- 抜粋

---------------

私はコードの比較自体が単純なミスなのではないかと推測したのですが、もしコードの比較が意図通りのものだとしたら、記事の結論としては「Promise を返す通常の関数と
return awaitする Async function を比較したときに、後者は冗長である」ということを意味しているのでしょうか?tick()とmain()の順番が変わっているのは誤りです🙇♂️ ありがとうございます。tick()→main()の順番で実行するのが正しいです。asyncの有無についてですが記事内で統一性がなく混乱させてしまいました。「マイクロタスクのタイミング」のケースの場合にだけ「通常の関数でPromiseをreturnした場合」「async関数でPromiseをreturnした場合」「async関数でPromiseをawait returnした場合」の3つの比較となっております。「return await は冗長」という主張は「通常の関数で
Promiseをreturnした場合」と「async関数でPromiseをawait returnした場合」との比較した場合の結論となっております。なるほど、理解することができました。ありがとうございます👍
読み直してみたのですが、コメントで指摘した「マイクロタスクの可視化」の項目において、最初のコードで
return await Promise.resolve(42);ではなく、return Promise.resolve(42);になってしまっています。これによってコード上では「async関数でPromiseをreturnした場合」と「通常の関数でPromiseをreturnした場合」の比較になってしまっています。なのでawaitを付け忘れているのではないでしょうか?本当ですね
awaitをつけ忘れていました🙇♂️ご指摘ありがとうございます!
やっぱりそうでしたか!
ちょうど非同期処理について学習していて、実際に実行したら違和感があったので気づいてよかったです👍

---------------

- 課題の目標 A
下に並ぶ行のうち、「line at (93, 845): none -> present」を含む行と「text at (1252, 1880): 157 -> 150」を含む行の間を、両端の行も含めて一字一句違えずに書き写してください。
この抜粋と行は、それぞれ出典が異なります。

- 抽出データ
---------------

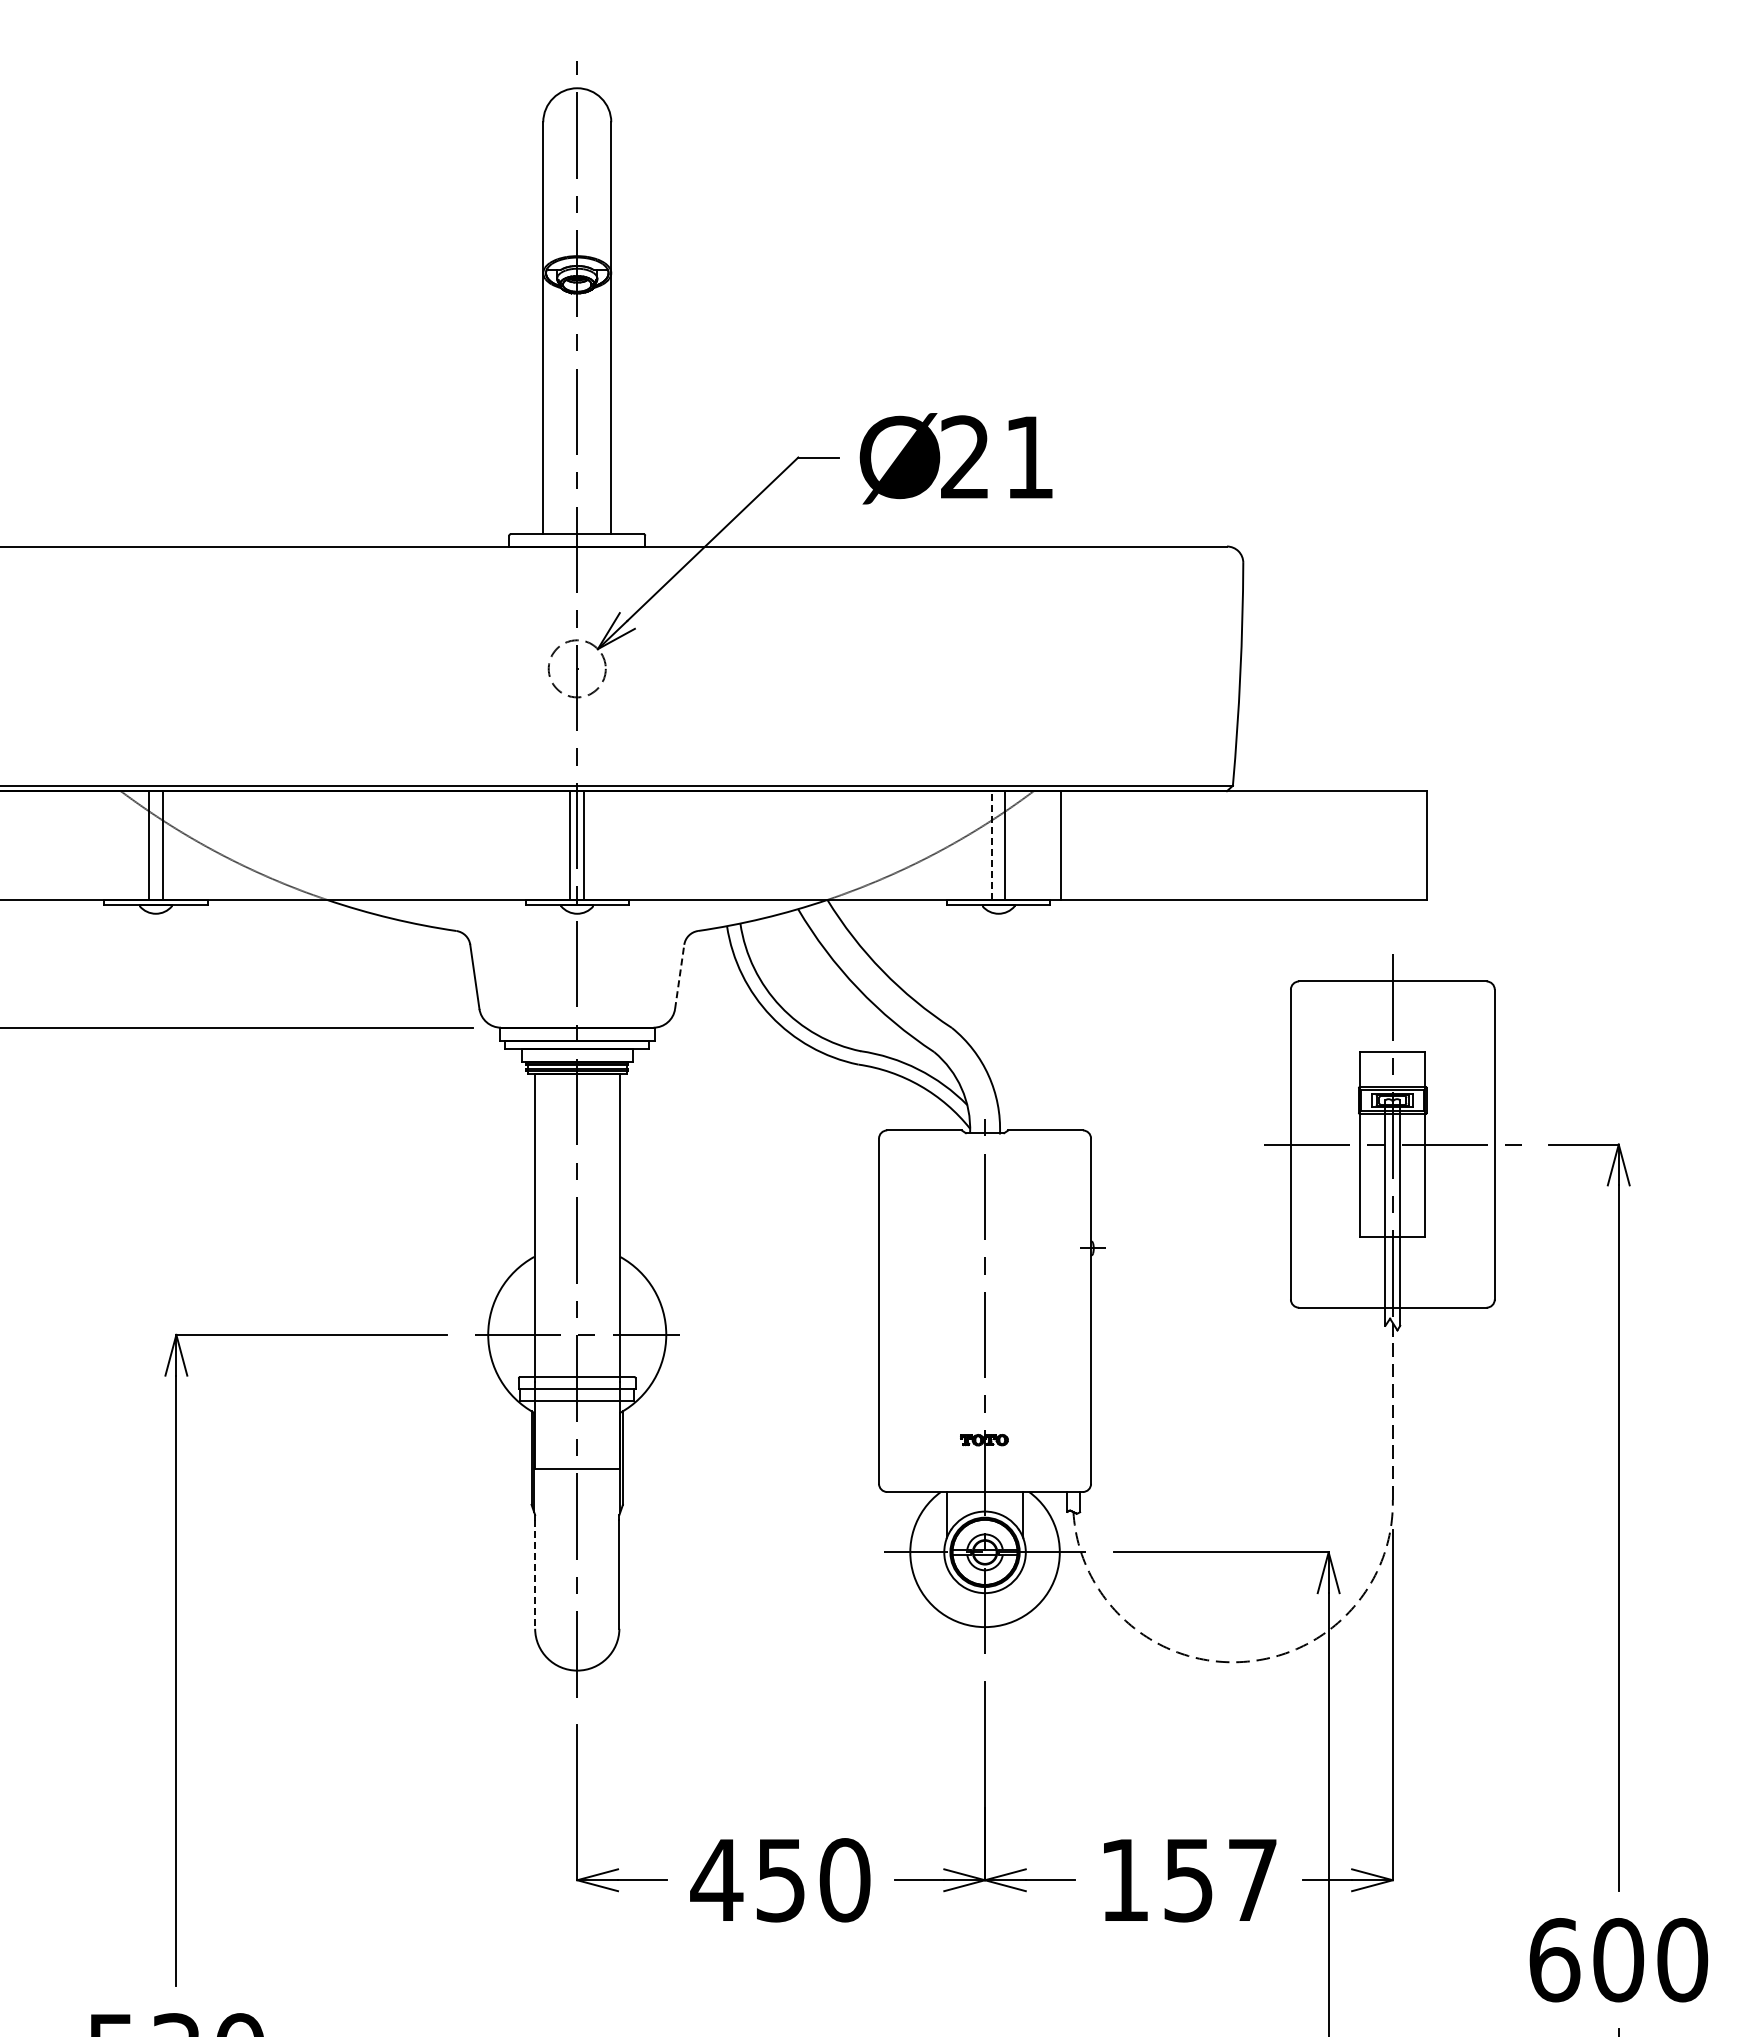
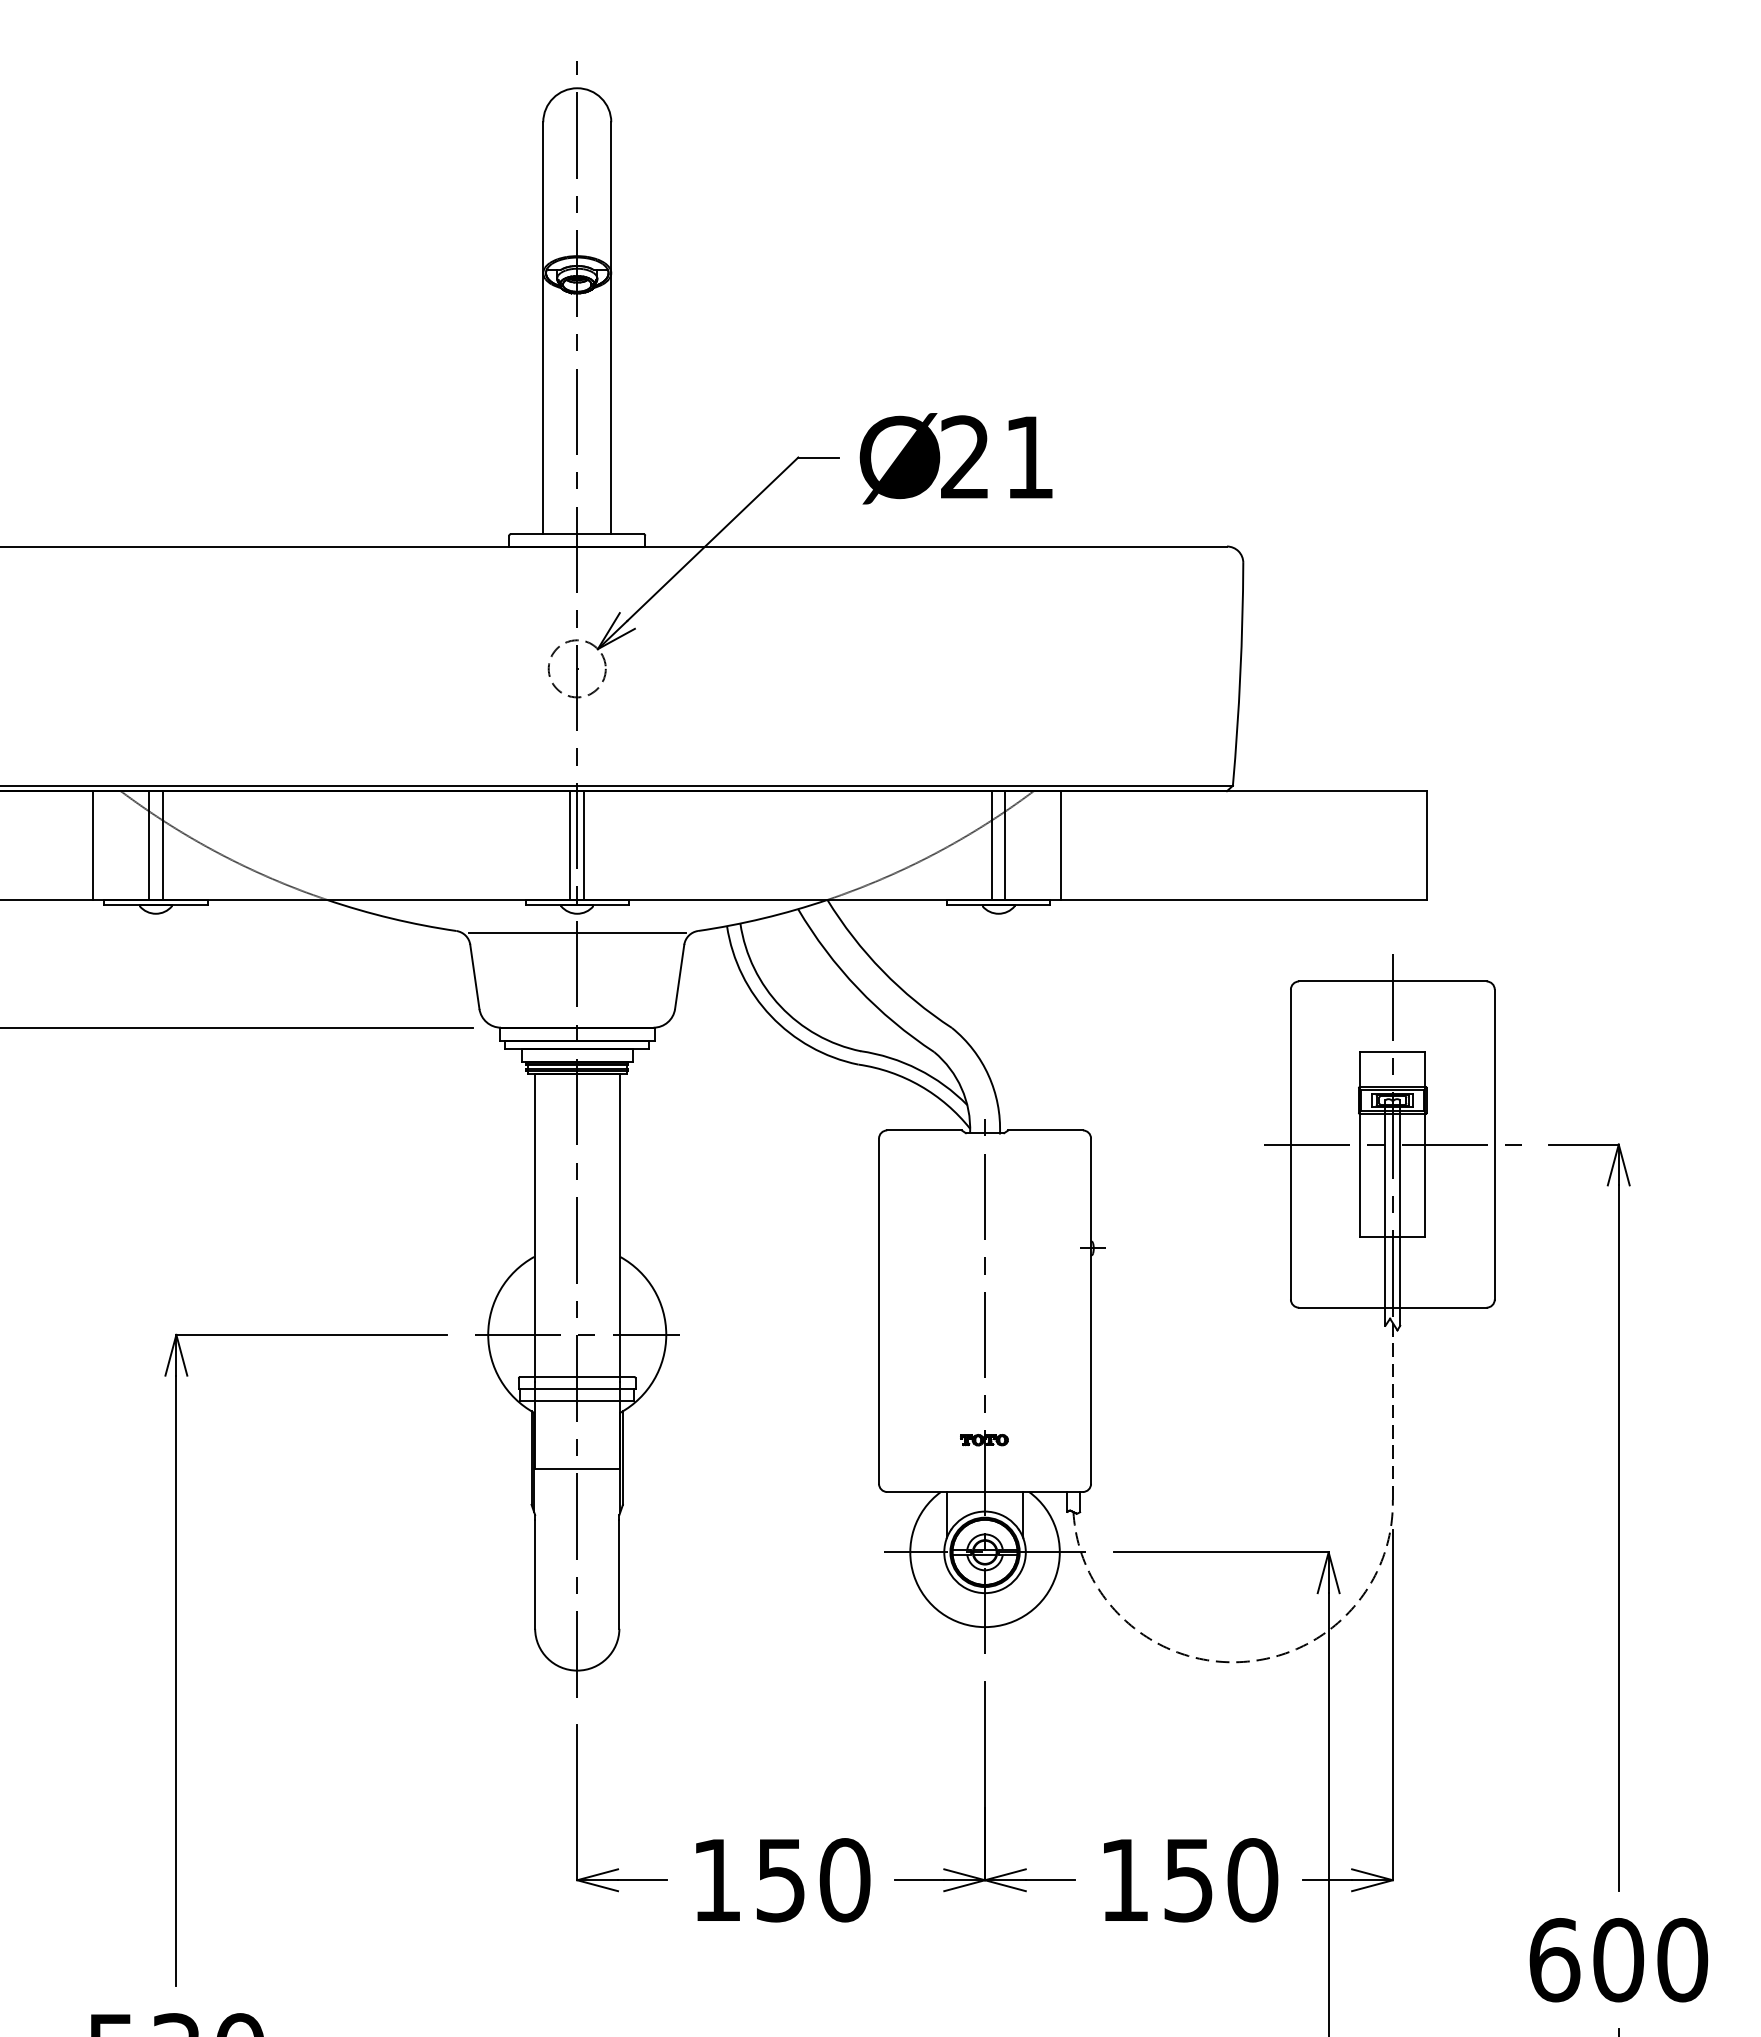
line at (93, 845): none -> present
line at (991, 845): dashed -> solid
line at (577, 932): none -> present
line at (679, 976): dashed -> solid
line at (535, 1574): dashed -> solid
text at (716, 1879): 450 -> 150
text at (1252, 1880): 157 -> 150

---------------

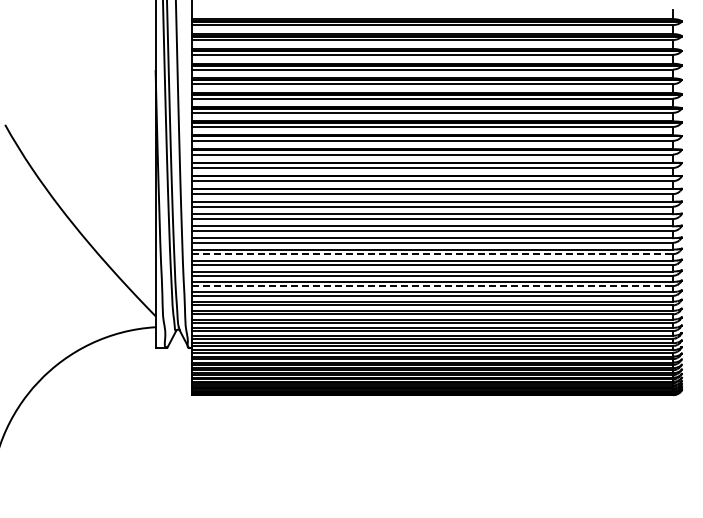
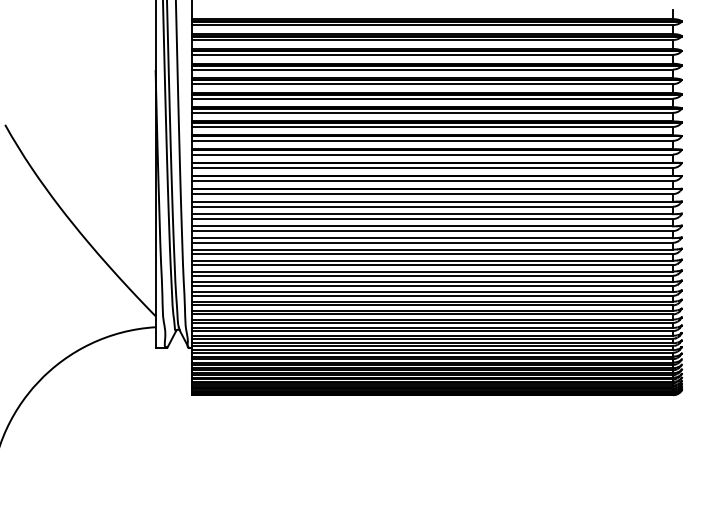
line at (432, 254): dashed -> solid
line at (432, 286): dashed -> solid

---------------

- 課題の目標 B
非同期処理についての抜粋をもとに、次の問いに答えてください。
(i) tick()とmain()は、どの順番で実行するのが正しいとされていますか。
(ii) 「マイクロタスクの可視化」の項目の最初のコードでは、return await Promise.resolve(42);の代わりに何と書かれていましたか。
(iii) 「return await は冗長」という主張は、どの二つの場合を比較したときの結論ですか。

- 正解 A
line at (93, 845): none -> present
line at (991, 845): dashed -> solid
line at (577, 932): none -> present
line at (679, 976): dashed -> solid
line at (535, 1574): dashed -> solid
text at (716, 1879): 450 -> 150
text at (1252, 1880): 157 -> 150

- 正解 B
(i) tick()を先に実行し、その後にmain()を実行する順番です。
(ii) return Promise.resolve(42);と書かれていました。
(iii) 「通常の関数でPromiseをreturnした場合」と「async関数でPromiseをawait returnした場合」です。